L’enjeu politique clé de la culture aujourd’hui, c’est la diversité culturelle.
Dans un monde où 85% des places de cinéma vendues le sont pour des films produits à Hollywood, mais où, pour la première fois, les spectateurs des films français sont plus nombreux hors de nos frontières que dans nos salles ; dans un monde où nous parvenons à relocaliser les tournages en France, grâce aux crédits d’impôts et à l’aide des régions, l’adoption, le 20 octobre 2005, à l’UNESCO, à la quasi-unanimité des pays du monde, de la Convention sur la protection et la promotion de la diversité des expressions culturelles, est un acte majeur, fondateur : pour la première fois dans l’histoire, un véritable droit international de la culture apparaît, garant de la vitalité et de la singularité des créations artistiques, mais aussi du dialogue des civilisations, si nécessaire à notre temps, dont témoigne également l’ouverture du musée du Quai Branly.

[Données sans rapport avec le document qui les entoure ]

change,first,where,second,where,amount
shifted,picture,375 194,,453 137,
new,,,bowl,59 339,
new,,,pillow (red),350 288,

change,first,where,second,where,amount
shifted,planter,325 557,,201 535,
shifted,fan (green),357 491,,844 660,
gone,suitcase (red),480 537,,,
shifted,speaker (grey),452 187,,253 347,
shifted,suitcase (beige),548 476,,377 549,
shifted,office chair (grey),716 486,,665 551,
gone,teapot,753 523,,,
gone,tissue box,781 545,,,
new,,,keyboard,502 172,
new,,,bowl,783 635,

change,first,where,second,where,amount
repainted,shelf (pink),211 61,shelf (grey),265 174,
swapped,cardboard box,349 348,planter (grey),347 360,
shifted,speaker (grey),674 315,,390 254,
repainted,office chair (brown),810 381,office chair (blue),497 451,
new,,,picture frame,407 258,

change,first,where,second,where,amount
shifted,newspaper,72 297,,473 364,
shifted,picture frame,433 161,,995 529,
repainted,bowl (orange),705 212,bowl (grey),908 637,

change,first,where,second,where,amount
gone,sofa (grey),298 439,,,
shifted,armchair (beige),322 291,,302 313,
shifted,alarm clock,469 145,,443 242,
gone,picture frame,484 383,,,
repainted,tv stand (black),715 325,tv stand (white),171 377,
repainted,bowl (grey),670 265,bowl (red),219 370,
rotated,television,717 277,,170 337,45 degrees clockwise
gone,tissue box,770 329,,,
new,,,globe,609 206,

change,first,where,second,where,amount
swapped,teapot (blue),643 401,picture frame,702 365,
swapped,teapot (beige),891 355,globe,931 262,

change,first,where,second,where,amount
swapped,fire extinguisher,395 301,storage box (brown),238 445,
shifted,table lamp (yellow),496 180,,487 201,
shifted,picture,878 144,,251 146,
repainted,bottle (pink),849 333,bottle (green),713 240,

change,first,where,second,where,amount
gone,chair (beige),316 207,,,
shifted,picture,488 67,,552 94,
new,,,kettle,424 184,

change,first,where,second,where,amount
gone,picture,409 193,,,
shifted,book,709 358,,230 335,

Ne nous y trompons pas : aujourd’hui, il n’y a pas d’enjeu plus politique à l’échelle internationale. Dans un monde marqué par les violences, les haines, les fractures, la diversité culturelle est une valeur forte, non seulement de rayonnement, mais surtout de paix, parce qu’elle incarne l’acceptation de l’autre, la compréhension de soi, et donc des autres, de leurs différences, à la lumière de notre propre identité.La culture est donc un enjeu politique fort en Europe. Je n’hésite pas à affirmer que l’Europe,« unie dans la diversité » sera culturelle ou ne sera pas : c’est par la culture qu’il faut refonder le projet politique européen. Tel est le sens du Label européen du patrimoine, que j’ai proposé pour mettre en valeur la dimension européenne des biens culturels, monuments, sites naturels ou urbains et des lieux de mémoire. Les premiers sites devraient être labellisés le 25 mars 2007, jour du cinquantième anniversaire du Traité de Rome.

J’ai tenu à valoriser l’ensemble des métiers de la culture, particulièrement ceux du spectacle vivant, pour inciter encore davantage nos concitoyens à découvrir l’extraordinaire vitalité de la création et des activités culturelles, mais aussi, pour ouvrir tous les lieux publics du patrimoine et les écrans du service public de l’audiovisuel à toutes les expressions artistiques et culturelles.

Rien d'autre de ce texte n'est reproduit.